NANCY LOU MORTON WIGGINS
Nancy Wiggins was born May 31, 1946, in Lecanto. She grew up in many places but called Homosassa her childhood home.
She attended Young Harris Methodist College in Georgia. She met her husband, James E. Wiggins, at Florida Southern Methodist College in Lakeland, where she earned her bachelor’s degree in education. Nancy and James married in 1968 and moved to his hometown of Winter Garden.
She was an avid birder and enjoyed going on trips around the state but especially loved the Merritt Island National Wildlife Refuge, Fort Desoto Park, Dauphin Island and the Lake Apopka North Shore Drive. Most of all, she loved Oakland Nature Preserve and the boardwalk out to the lake.

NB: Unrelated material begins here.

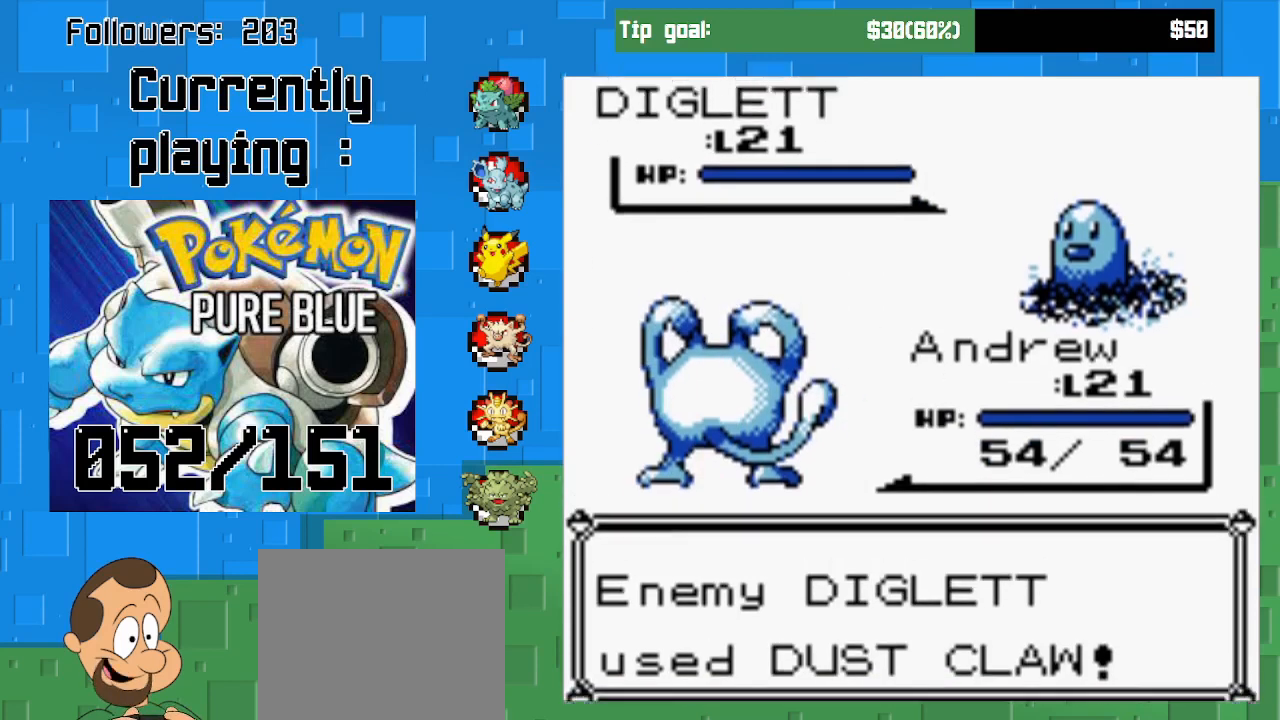
{"buttons": ["CIRCLE"], "left_stick": "center", "right_stick": "center", "events": []}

Nancy Wiggins was an active member of the Winter Garden Lions Club and the First United Methodist Church of Winter Garden, where she served in many roles, most memorable being her time with the United Methodist Women’s biannual rummage sale. She was a member of the Idea Seekers circle and formed many longtime friendships in the women’s group.
The joy of her life came in 2011 when her only grandchild, Leya, was born to Russ and Lana Wiggins. Nancy and Jamie Wiggins went on “an epic road trip” (in a wheelchair-accessible van) up the Eastern Seaboard to see the baby in New Jersey. Leya and her family moved to Florida in 2015, and Grandma wasted no time teaching her granddaughter all kinds of things, including the wonders of nature and how to read.
In addition to her husband of 54 years, and her immediate family, Nancy Wiggins is survived by many nieces and nephews.
She was predeceased by her parents, Albert and Muriel (Wheatley) Morton; and her three brothers, Albert Lynn Morton, Marshall Thomas Morton (Rose) and James Gordon Morton (Joyce).
In lieu of flowers, the family is asking people to make a donation to Orange Audubon or to volunteer at a local elementary school.
A time of celebration and remembrance will be held at 6 p.m. Friday, Feb. 17, in the Fellowship Hall of First United Methodist Church of Winter Garden, 125 N. Lakeview Ave. Friends and family are asked to take a covered dish and a story to share.
The Wiggins family thanks the many people who have made such a difference in Nancy’s life, including her close friend Shirley Boon; private nurse Brenda Karney; her nurses through VITAS Hospice; Dr. Thomas Wentzell; and her surgeon, Dr. Michael Broom.